*Görev seti*:
**a)** Tellallık sözleşmesi kararına göre şu soruları yanıtlayın:
(i) Davacının dayandığı sözleşme hangi tarihlidir?
(ii) Tellallık sözleşmesinin yazılı yapılması gerektiği hangi kanun maddesine bağlanmıştır?
(iii) Davalı M. Şahin davacıya ne kadar ücret ödediğini bildirmiştir?
**b)** Tellallık sözleşmesi kararını kaldığı yerden alıp sürdürün.

*Verilen alıntı*:
===

7-) Y. 13. HD, T: 30.10.1995, E: 1995/8582, K: 1995/9381:
“… Davacı, satıcı ve alıcı olan davalıların imzasını taşıyan 06.10.1993 tarihli sözleşmeye dayanmıştır. Bu sözleşmede davacı tellalın imzası yoktur. Tellallık sözleşmesinin hukuken geçerli olabilmesi için akdin yazılı şekilde yapılması gerekir. (BK. Madde 404) Başka ifade ile bu sözleşmenin yazılı yapılması geçerlilik ve sıhhat şartıdır. Yazılı şekilde ... sözleşmenin mahiyet ve konusunu göstermeye yeterli olan …” (açıklamaların) “… ve borç altına girenlerin imzalarının bulunması şarttır. Oysa sözleşme altında davacı tellalın imzası yoktur. Bu nedenle sözleşme geçersizdir. Ne var ki davalı M. Şahin davacının da iddia ettiği gibi davacıya 2.000.000 Lira ücret ödediğini bildirmek suretiyle bu sözleşmeyi kısmen ifa ettiğini kabul etmiştir. Bu durumda sözleşmenin geçersizliğini ileri sürmek objektif iyi niyet kurallarıyla bağdaşmaz. (MK. madde 2) İcra edilen bir akitte şekil eksikliği nazara alınamaz. Bu durumda sözleşmenin geçerli olduğunun kabulü zorunludur… ”

===

*Veriler*:
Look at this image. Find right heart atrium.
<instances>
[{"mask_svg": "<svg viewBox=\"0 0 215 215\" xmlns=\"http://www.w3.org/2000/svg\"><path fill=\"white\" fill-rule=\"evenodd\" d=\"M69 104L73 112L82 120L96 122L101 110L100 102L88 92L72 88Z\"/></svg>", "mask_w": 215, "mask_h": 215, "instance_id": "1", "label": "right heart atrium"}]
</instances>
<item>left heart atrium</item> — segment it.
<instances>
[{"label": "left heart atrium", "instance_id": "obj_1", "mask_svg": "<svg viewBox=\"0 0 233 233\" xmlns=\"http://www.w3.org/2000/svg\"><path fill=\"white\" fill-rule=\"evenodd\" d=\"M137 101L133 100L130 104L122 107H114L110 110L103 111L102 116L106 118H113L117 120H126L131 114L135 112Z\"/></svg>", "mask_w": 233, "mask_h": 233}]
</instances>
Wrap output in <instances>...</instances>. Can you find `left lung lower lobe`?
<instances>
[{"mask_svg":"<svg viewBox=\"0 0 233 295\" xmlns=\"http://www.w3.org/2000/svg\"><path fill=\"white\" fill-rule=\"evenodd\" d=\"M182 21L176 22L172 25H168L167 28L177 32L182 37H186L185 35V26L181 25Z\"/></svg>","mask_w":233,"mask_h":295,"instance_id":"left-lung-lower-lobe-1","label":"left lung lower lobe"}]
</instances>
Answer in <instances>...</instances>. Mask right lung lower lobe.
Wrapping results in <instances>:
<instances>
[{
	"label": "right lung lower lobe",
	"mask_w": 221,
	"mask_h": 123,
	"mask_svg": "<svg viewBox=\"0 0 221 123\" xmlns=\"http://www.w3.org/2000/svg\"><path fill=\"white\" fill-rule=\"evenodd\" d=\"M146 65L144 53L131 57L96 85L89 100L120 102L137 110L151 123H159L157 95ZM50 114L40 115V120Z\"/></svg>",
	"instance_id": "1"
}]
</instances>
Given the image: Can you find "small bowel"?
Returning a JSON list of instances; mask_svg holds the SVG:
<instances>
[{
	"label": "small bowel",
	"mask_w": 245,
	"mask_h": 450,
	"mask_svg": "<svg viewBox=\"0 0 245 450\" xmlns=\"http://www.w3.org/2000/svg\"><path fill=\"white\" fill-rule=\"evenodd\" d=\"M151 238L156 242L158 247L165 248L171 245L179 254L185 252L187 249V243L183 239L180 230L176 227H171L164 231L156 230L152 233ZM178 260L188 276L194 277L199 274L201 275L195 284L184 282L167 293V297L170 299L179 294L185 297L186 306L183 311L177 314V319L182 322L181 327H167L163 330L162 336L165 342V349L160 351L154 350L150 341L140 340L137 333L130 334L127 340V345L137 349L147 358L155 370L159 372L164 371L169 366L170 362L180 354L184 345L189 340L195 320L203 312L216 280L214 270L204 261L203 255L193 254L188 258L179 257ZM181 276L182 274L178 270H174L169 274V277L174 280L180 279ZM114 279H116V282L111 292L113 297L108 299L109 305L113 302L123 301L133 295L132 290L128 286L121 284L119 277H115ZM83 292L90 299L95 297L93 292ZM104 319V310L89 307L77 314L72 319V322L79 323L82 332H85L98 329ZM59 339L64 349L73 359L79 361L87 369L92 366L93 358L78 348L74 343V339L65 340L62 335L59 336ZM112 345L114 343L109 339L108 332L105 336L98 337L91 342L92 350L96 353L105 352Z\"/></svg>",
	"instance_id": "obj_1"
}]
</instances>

===

*Sonuçlar*:
**a)**
(i) 06.10.1993
(ii) BK. Madde 404
(iii) 2.000.000 Lira

**b)**
II-) Türk Kanunu Medenîsi:
B Medeni Hakların Şümulü
I. Umumî vazifeler
Madde 2
Herkes haklarını kullanmakta ve borçlarını ifada hüsnü niyet kaidelerine riayetle mükelleftir.
Bir hakkın sırf gayri izrar eden suiistimalini kanun himaye etmez.
III-) Madde Gerekçesi:
Yürürlükteki Kanunun 2 nci maddesini karşılamaktadır.
Maddenin konu başlığı “Medenî hakların şümulü” yerine “Hukukî ilişkilerin kapsamı” şeklinde değiştirilmiştir. Gerçekten de yürürlükteki Kanunun 2 ve 3 üncü maddelerinde kişilerin medenî haklarının kapsamı değil, kişilerin hukuk ilişkilerinde hakları kazanmaları ile borçlarını ifa etmelerinin kapsamı düzenlenmiştir. Bu sebeple 2, 3 ve 4 üncü maddelerin konu başlığı olarak “Hukukî ilişkilerin kapsamı” deyimi kullanılmıştır.
Yürürlükteki Kanunun 2 nci maddesinde, kişilerin haklarını kullanırken ve borçlarını yerine getirirken dürüstlük kurallarına uymakla yükümlü oldukları düzenlenmektedir. Gerek öğretide, gerek yargı kararlarında bu maddenin “doğruluk ve dürüstlük kurallarına” ilişkin genel ilkeyi ortaya koyduğu kabul edilmektedir. Maddenin içerik ve amacına uygun olarak kenar başlığı bu sebeple, “Dürüst davranma” olarak değiştirilmiştir. Bu deyim, bir sonraki maddede yer alan sübjektif iyiniyet ile bu maddede düzenlenen iyiniyeti birbirinden ayırt etmeye hizmet etmesi bakımından da daha isabetli görülmüştür.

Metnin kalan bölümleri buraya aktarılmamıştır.